The purification process may also comprise at least one step c2) of adsorption of ferulic acid and/or salts thereof. The adsorption may generally be performed on a column filled with a synthetic resin preferably chosen from the group consisting of Amberlite XAD-4, Amberlite XAD-16, PVDPP (polyvinyl polypyrrolidone), DVBS (divinylbenzene styrene), DVBPS (divinylbenzene polystyrene resins), preferably polyvinyl benzyl dimethyl amine, polyvinyl benzyl dimethyl amine. Alternatively, the adsorption step may be performed on activated charcoal. Step c2) may also be performed with Acticarbone BGX, Acticarbone BGE, Amberlite IRA-900, Ambersep 90OH or Purolite MN502.

On conclusion of the resin adsorption step, a resin or activated charcoal containing ferulic acid and/or salts thereof and an aqueous solution with a reduced content of ferulic acid and/or salts thereof are obtained. Preferably, the aqueous solution has a content of ferulic acid and/or salts thereof of less than or equal to 0.1 g/L. This aqueous solution may advantageously be recycled into the process for extracting ferulic acid and/or salts thereof according to the present invention. In particular, this aqueous solution may be used as a washing solvent in step (b). In general, step c2) allows the polysaccharides to be separated from ferulic acid. Ferulic acid or salts thereof are adsorbed during the adsorption step.

On conclusion of the adsorption step, a step c3) of desorption of ferulic acid and/or salts thereof with a solvent is generally performed. In general, desorption is performed with a counter-current flow. A ferulic acid-rich solution is obtained on conclusion of step c3).

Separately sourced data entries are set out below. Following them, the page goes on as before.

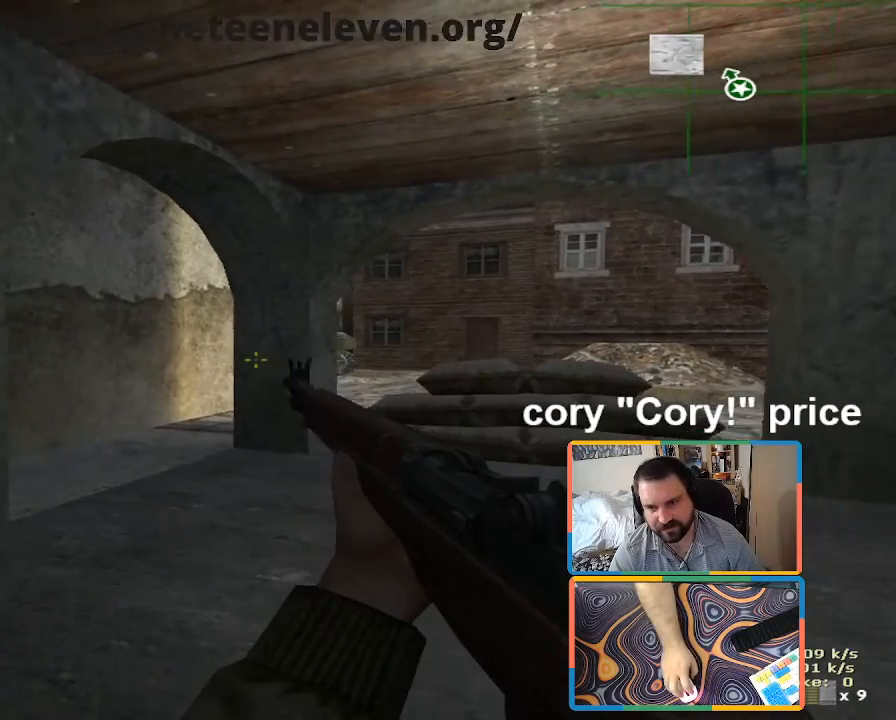
{"keys": [], "mouse": [], "events": [[166, "s", "down"], [366, "s", "up"]]}
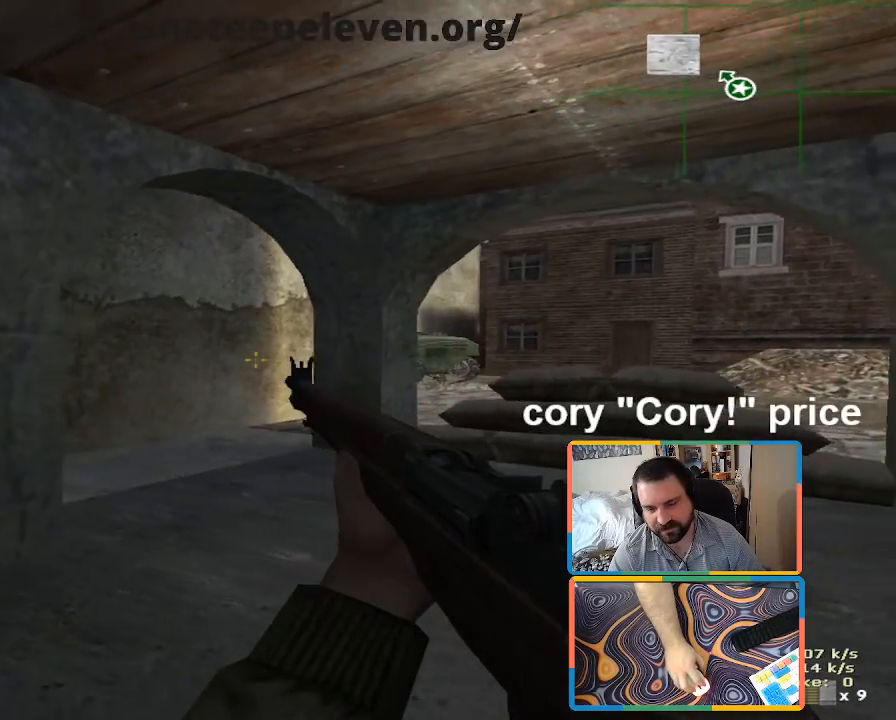
{"keys": [], "mouse": [], "events": []}
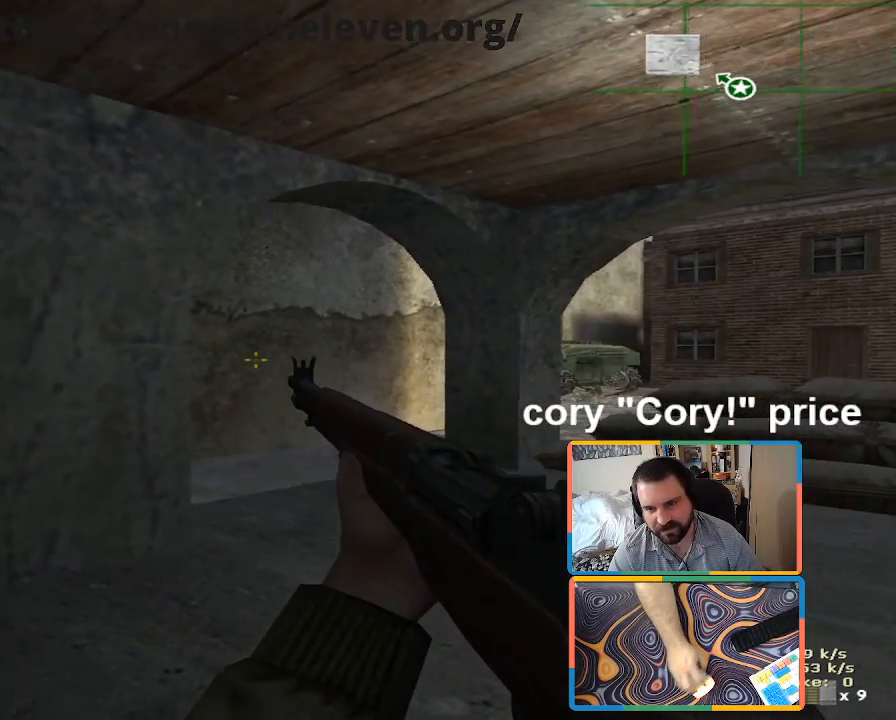
{"keys": [], "mouse": [], "events": []}
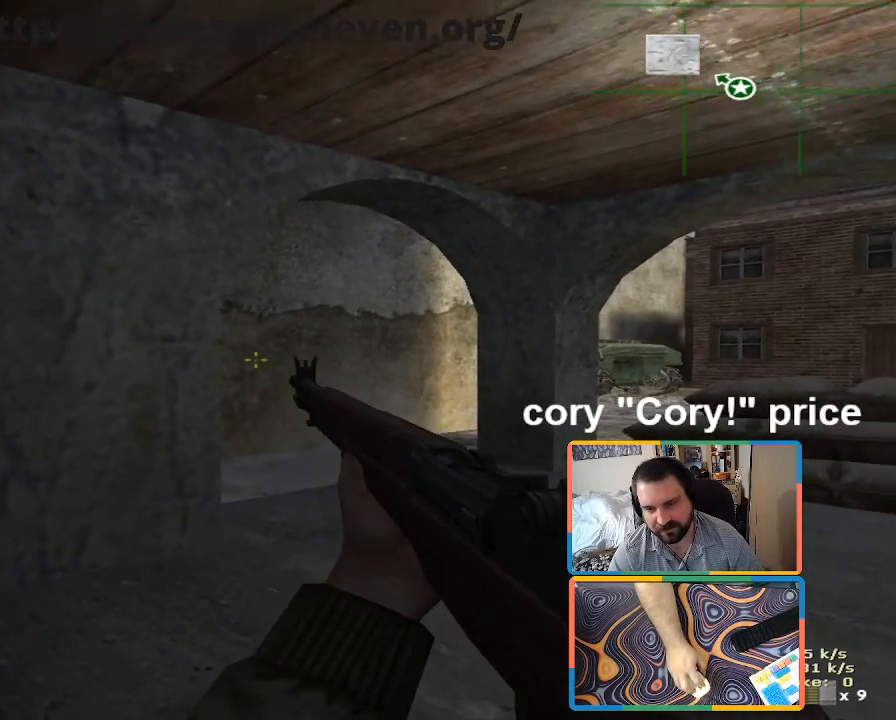
{"keys": [], "mouse": [], "events": []}
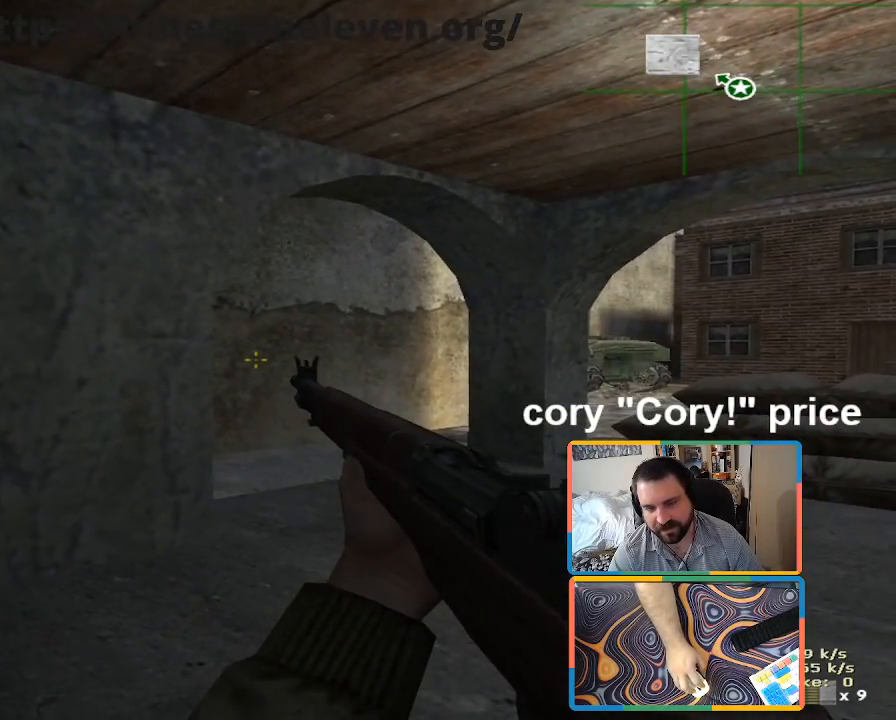
{"keys": [], "mouse": [], "events": []}
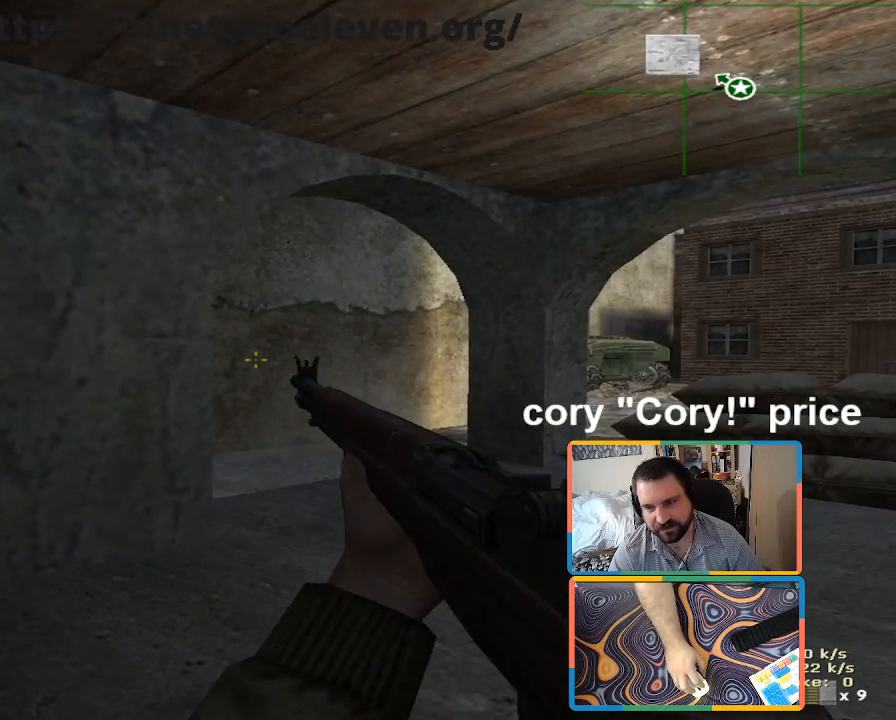
{"keys": [], "mouse": [], "events": [[350, "w", "down"], [483, "w", "up"]]}
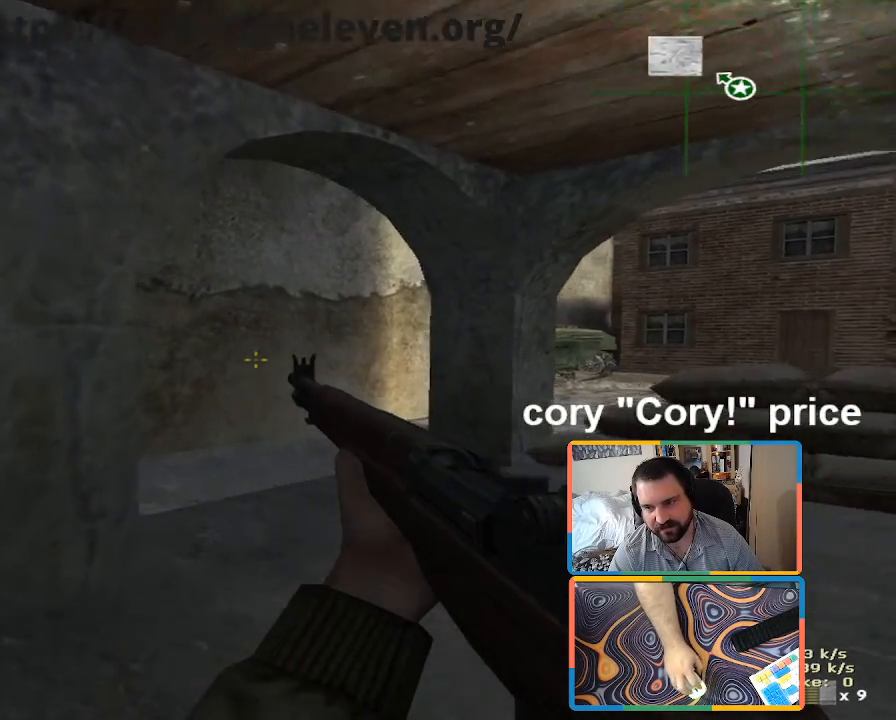
{"keys": ["d"], "mouse": [], "events": [[266, "d", "down"]]}
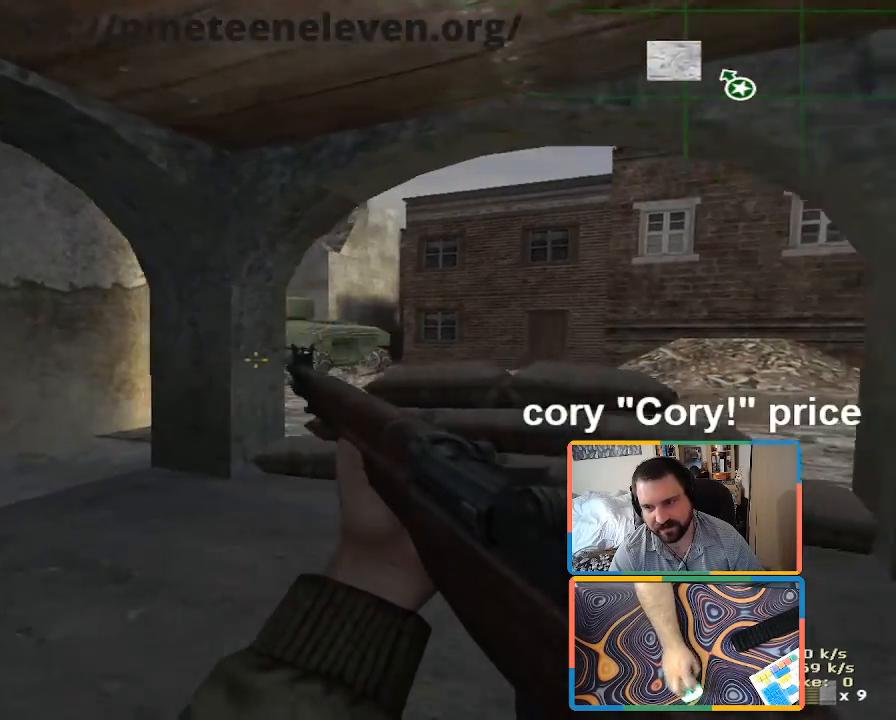
{"keys": ["a", "d"], "mouse": [], "events": [[50, "d", "up"], [100, "a", "down"], [133, "a", "up"], [333, "d", "down"], [466, "a", "down"]]}
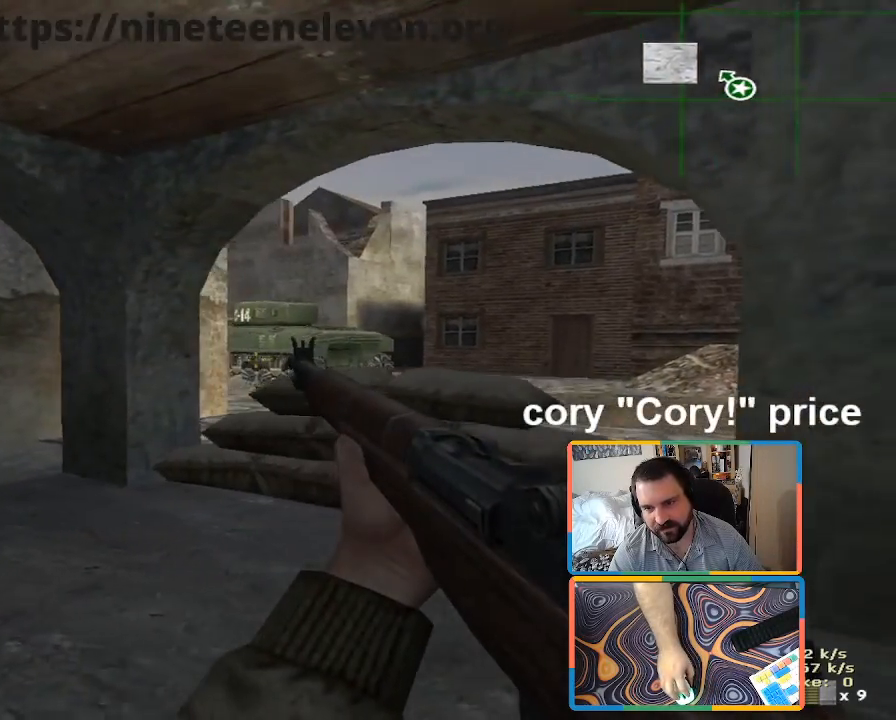
{"keys": ["d"], "mouse": [], "events": [[16, "d", "up"], [16, "w", "down"], [66, "a", "up"], [150, "d", "down"], [250, "w", "up"]]}
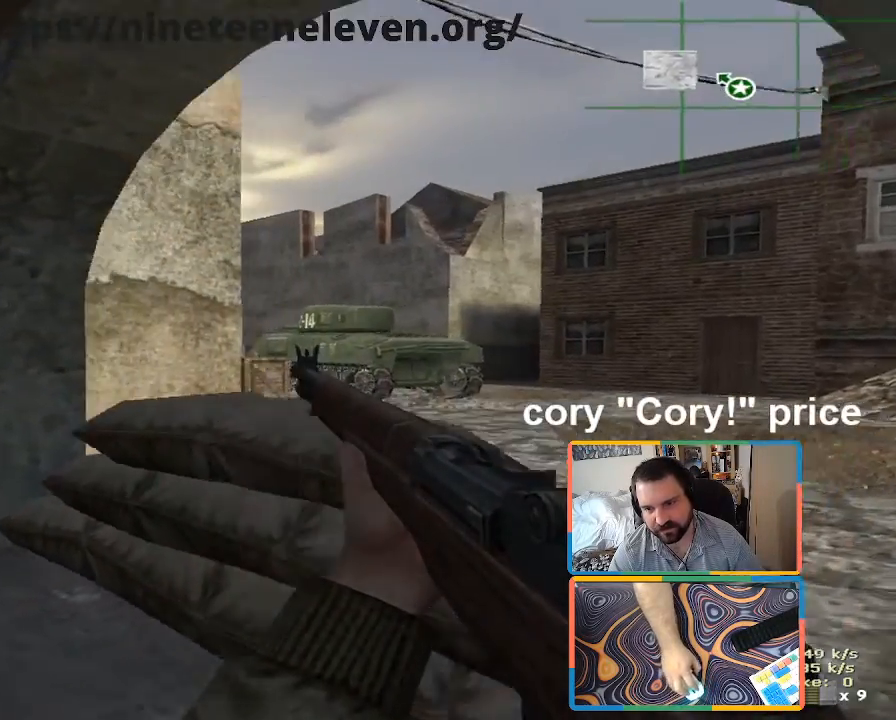
{"keys": ["a", "s"], "mouse": [], "events": [[33, "a", "down"], [83, "d", "up"], [116, "a", "up"], [350, "a", "down"], [450, "s", "down"]]}
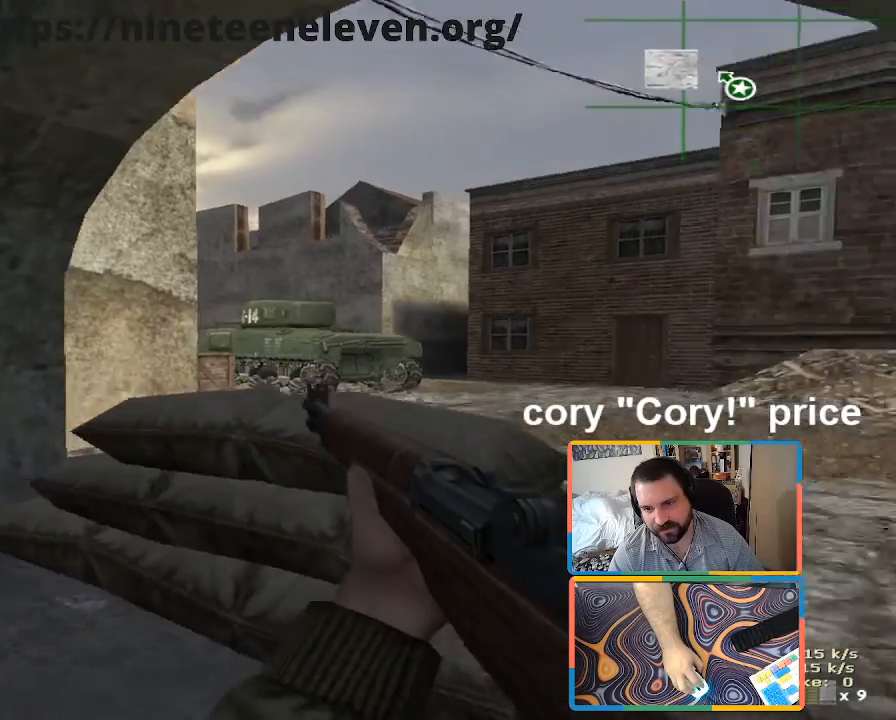
{"keys": ["d"], "mouse": [], "events": [[100, "a", "up"], [466, "d", "down"], [466, "s", "up"]]}
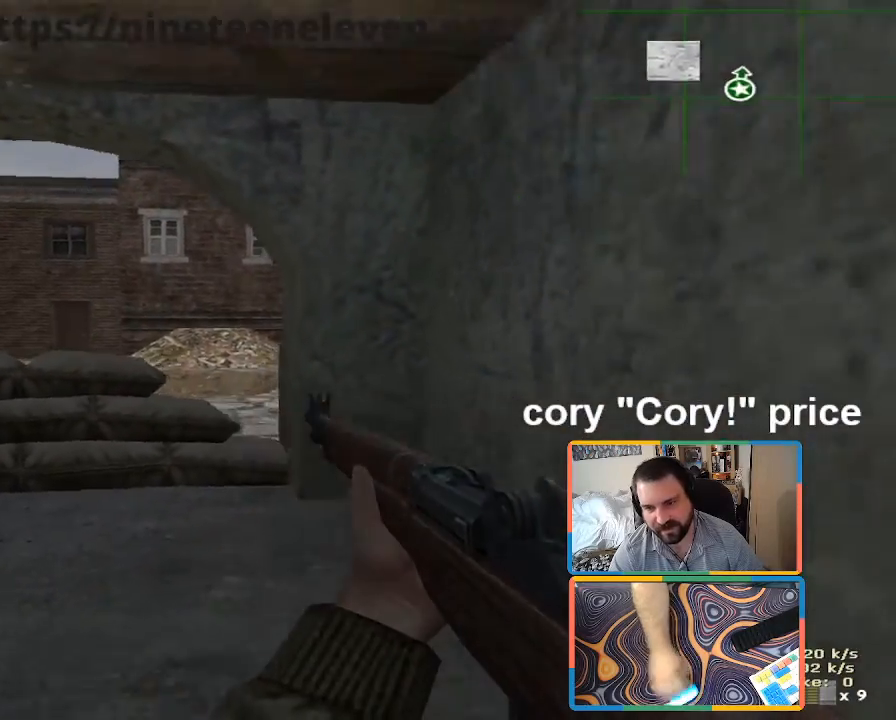
{"keys": ["d", "shift", "w"], "mouse": [], "events": [[100, "w", "down"], [150, "shift", "down"]]}
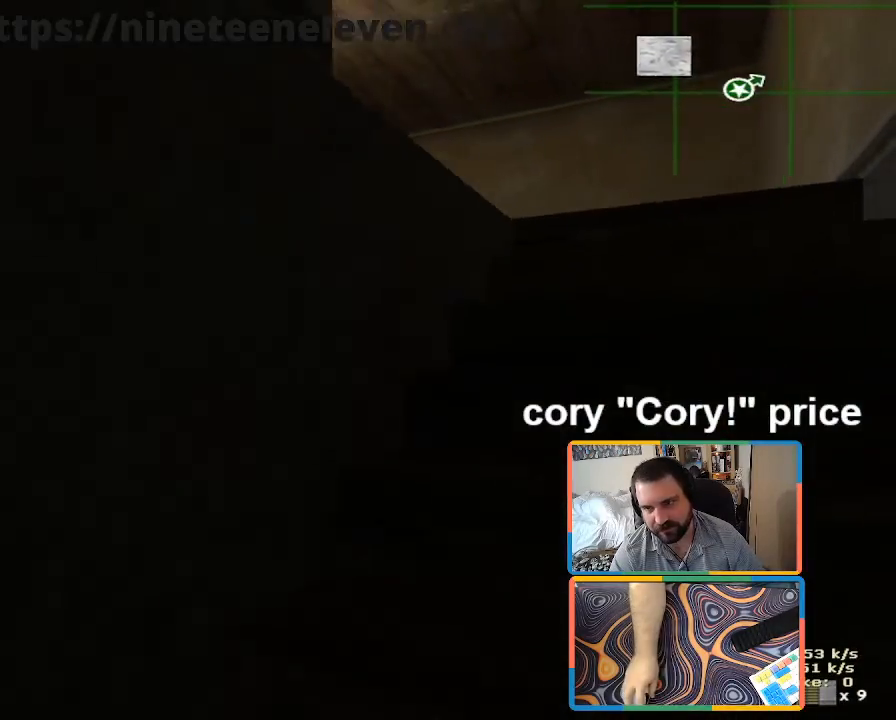
{"keys": ["d", "shift", "w"], "mouse": [], "events": [[166, "d", "up"], [316, "d", "down"]]}
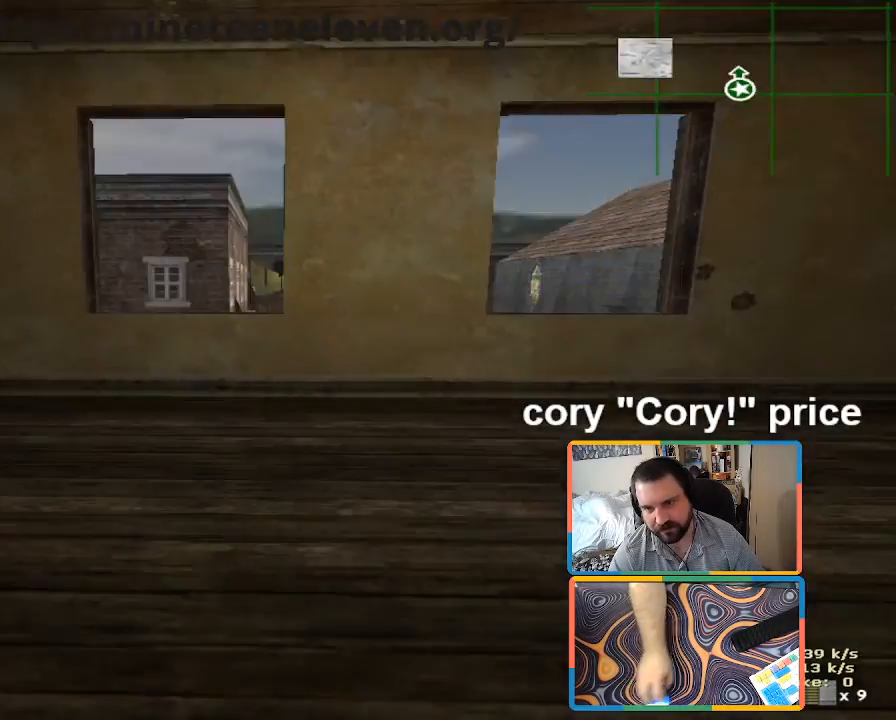
{"keys": ["ctrl"], "mouse": [], "events": [[100, "shift", "up"], [183, "ctrl", "down"], [233, "d", "up"], [233, "w", "up"], [283, "ctrl", "up"], [333, "ctrl", "down"]]}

Preferably, the ferulic acid-rich solution has a ferulic acid content of between 5 g·L⁻¹and 500 g·L⁻¹.

Preferably, the solvent used in the desorption step is chosen from the group consisting of water (acidic or basic, with or without complexing agent), cyclic and acyclic hydrocarbon solvents, alcohols, aromatic alcohols, aldehydes, ketones and esters; preferably, the solvent is an alcohol and very preferentially the alcohol is ethanol. In particular, when the solvent used is water, said water has an acidic or basic pH, and may also contain one or more complexing agents. The term “complexing agent” means a substance that is capable of generating a precipitate which is insoluble in the solvent of the liquid medium, in particular insoluble in water. According to one embodiment, the first complexing agent is a cation, in solution in a solvent, preferably in water or in a solvent mixture.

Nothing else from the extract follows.